Understanding factorials

• There are 24 permutations of 4 objects
• There are 720 ways of arranging six students in a line

Determining Algorithmic Complexity

Definitions

1 ≪ logn ≪ n ≪ n² ≪ 2^x

O(1) (Constant time)

• O(1) describes an algorithm that takes constant time (the same amount of time) to execute regardless of the size of the input data set. Suppose array a has n items. The statement length = len(a) wil take the same amount of time to execute however many items are held in the array.

O(logn) (Logarithmic time)

• The time taken to execute an algorithm of order O(logn) (logarithmic time) will grow very slowly as the size of the data set increases; binary search is a good example of an algorithm of time complexity O(log₂(n)). Doubling the size of the data set has very little effect on the time the algorithm takes to complete.

O(n) (linear time)

• O(n) describes an algorithm whose performance will grow in linear time, in direct proportion to the size of the data set.For example, a linear search of an array of 1000 unsorted items will take 1000 times longer than searching an array of 1 item.

O(n²) (Polynomial time)

• O(n²) describes an algorithm whose performance is directly proportional to the square of the size of the data set.A program with two nested loops each performed n times will typically have an order of lime complexity O(n²). The running time of the algorithm grows in polynomial time.

O(2ⁿ) (Exponential time)

O(2ⁿ) describes an algorithm where the time taken to execute will double with every additional item added to the data set.

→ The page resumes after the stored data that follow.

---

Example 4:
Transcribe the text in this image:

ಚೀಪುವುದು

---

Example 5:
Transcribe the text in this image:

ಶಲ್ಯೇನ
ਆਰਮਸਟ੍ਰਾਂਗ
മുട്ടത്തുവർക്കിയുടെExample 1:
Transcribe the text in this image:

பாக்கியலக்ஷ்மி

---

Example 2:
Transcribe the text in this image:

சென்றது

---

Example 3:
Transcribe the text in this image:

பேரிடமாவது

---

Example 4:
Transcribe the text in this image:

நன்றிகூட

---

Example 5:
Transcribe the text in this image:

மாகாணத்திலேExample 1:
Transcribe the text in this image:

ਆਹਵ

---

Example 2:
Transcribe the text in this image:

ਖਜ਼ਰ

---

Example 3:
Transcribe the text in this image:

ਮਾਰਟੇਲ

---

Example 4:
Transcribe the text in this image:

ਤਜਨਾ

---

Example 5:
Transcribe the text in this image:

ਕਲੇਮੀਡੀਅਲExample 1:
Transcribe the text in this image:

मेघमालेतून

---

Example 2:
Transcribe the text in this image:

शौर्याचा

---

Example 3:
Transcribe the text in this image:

The execution time grows in exponential time and quickly becomes very large; e.g. printing all binary numbers that can be represented in n bits

Practice

Let f(n) = 5n⁴+2n+logn
Then f(n) has complexity O(n⁴)

Determine O for functions with the following number of instructions:

• a(n) = 2n + 4n³ + 57
  • O(n³)
• b(n) = 4n + 2n² + 1
  • O(n²)
• c(n) = 1000n + n²
  • O(n²)
• d(n) = 35
  • O(1)
• e(n) = 35 + logn
  • O(logn)
• f(n) = logn + n + 46
  • O(n)
• g(n) = nlogn + n + 46
  • O(nlogn)
• h(n) = 2ⁿ + 3n⁸ + 19
  • O(2ⁿ)
• i(n) = 2ⁿ + logn + n²
  • O(2ⁿ)

What is the time complexity of the code below?

int count_to(int N) {
    int count = 0;
    for (int i = N; i > 0; i /= 2) {
        for (int j = 0; j < i; j++) {
            count += 1;
        }
    }
    return count;
}

• O(nlogn)

Place the following algorithms in order of time complexity, with the most efficient algorithm first:

• A: O(n)
• B: O(2ⁿ)
• C: O(logn)
• D: O(n²)
• E: O(n!)
• F: O(nlogn)

CAFDBE

Explain why algorithms with time complexity O(n!) are generally considered not to be helpful in solving a problem. Under what circumstances would such an algorithm be considered?

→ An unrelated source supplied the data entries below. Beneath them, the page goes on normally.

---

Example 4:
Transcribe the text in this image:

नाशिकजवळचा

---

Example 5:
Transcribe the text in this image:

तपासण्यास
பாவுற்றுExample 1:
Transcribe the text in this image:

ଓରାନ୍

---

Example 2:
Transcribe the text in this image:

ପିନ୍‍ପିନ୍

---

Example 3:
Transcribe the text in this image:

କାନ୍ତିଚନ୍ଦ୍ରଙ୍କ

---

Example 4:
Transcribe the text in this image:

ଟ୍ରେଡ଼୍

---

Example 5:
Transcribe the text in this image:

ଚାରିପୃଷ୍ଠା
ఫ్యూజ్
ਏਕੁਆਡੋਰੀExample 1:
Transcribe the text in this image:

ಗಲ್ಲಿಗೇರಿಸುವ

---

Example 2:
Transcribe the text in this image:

• O(n!) algorithms have one of the fastest complexity growths of any kind of algorithm; when n = 20 the base complexity is already 3,715,891,200.

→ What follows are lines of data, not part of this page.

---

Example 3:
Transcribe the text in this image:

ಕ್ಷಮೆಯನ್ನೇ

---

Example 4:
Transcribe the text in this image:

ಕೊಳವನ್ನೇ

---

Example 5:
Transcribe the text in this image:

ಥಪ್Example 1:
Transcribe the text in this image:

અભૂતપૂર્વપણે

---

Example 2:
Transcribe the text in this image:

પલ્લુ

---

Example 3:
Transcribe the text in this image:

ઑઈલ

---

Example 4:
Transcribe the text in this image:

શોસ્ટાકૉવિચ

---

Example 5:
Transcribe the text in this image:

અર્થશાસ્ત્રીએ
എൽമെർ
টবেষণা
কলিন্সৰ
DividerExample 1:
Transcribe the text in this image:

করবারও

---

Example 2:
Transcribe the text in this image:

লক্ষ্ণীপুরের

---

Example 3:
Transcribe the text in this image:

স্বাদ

  Such algorithms are considered only when such growth is explicitly required by the operation; e.g. enumeration and display of all permutations of a set of values

Complexity and Data Structures

• What is the complexity of adding/deleting an element of an array:
  • at the end? O(1)
  • in the middle? O(n)
• Same questions for a linked list:
  • O(1)
  • O(1)
• Complexity of adding an element to a Binary Search Tree?
  • O(logn) average complexity; O(n) worst-case complexity
• What about finding an element?
  • Array
    • Unsorted: O(n)
    • Sorted: O(logn)
  • Linked list:
    • O(n) as linked lists do not have direct access
  • BST:
    • O(logn) average complexity; O(n) worst-case complexity

Search algorithms

Linear and Binary

Linear search

int linear_search(int search_in[], int nelem, int looking_for) {
    for (int i = 0; i < nelem; i++) {
        if (search_in[i] == looking_for) {
            return i;
        }
    }
    return -1
}

• What is the complexity of the linear search algorithm:
  • in the best case? O(1)
  • in the worst case? O(n)
• Does the array need to be sorted? No

Binary search

int iterative_binary_search(int search_in[], int nelems, int looking_for) {
    int start = 0;
    int end = nelems;
    while (start != end) {
        int midpoint = (end - start) / 2 + start;
        if (search_in[midpoint] == looking_for) {
            return midpoint;
        }
        if (search_in[midpoint] < looking_for) {
            start = midpoint + 1;
        } else {
            end = midpoint;
        }
    }
    return -1;
}

What is the maximum number of items what would need to be examined to find a particular item in a binary search of one million items? 19 = floor(log₂(1,000,000))

Does the list need to be sorted? Yes

The list of positive even numbers up to and including 1000 is stored in a variable x.

An attempt is made to find the number 607 in this list. Show the first three stages for:

• Binary search

  • 502 < 607
  • 752 > 607
  • 628 > 607

• Linear search

  • 2 ≠ 607
  • 4 ≠ 607
  • 6 ≠ 607

• Explain the difference between binary search and serial search

  • Binary search works by halving the number of potential positions at each step, based on whether the pivot is more or less than (or equal to) the search term. Linear search, however, compares each element in turn to the search term, sequentially along the list.
  • Linear search will work on any list, but binary search can only work on sorted lists.

• State one advantage and one disadvantage of a binary search compared with a linear search

  • Binary search can be much faster than linear search
  • ...but it requires the list to be sorted first

• A list in alphabetical order contains 150 names. What is the maximum number of names that would need to be accessed to determine if a particular name appears in the list?

  • 7

• What is the time complexity of binary search?

  • O(logn)

int recursive_binary_search(int search_in[], int start, int end, int looking_for) {
    if (start == end) {
        return -1;
    }
    int midpoint = (end - start) / 2 + start;
    if (search_in[midpoint] == looking_for) {
        return midpoint;
    }
    if (search_in[midpoint] < looking_for) {
        start = midpoint + 1;
    } else {
        end = midpoint;
    }
    return binary_search(search_in, start, end, looking_for);
}

• What condition(s) will cause a value to be returned?
  • start == end; i.e. if there are no more values to look in
  • search_in[midpoint] == looking_for i.e. if the value has been found
  • all other cases defer to a (tail-)recursive call

#include <stddef.h>
#include <stdbool.h>
typedef struct _node {
    int value;
    struct _node* left;
    struct _node* right;
} node;
bool recursive_bst_search(int looking_for, node* current_node) {
    if (current_node == NULL) {
        return false;
    }
    if (current_node->item == looking_for) {
        return true;
    }
    if (current_node->item > looking_for) {
        return recursive_bst_search(looking_for, current_node->left);
    } else {
        return recursive_bst_search(looking_for, current_node->right);
    }
}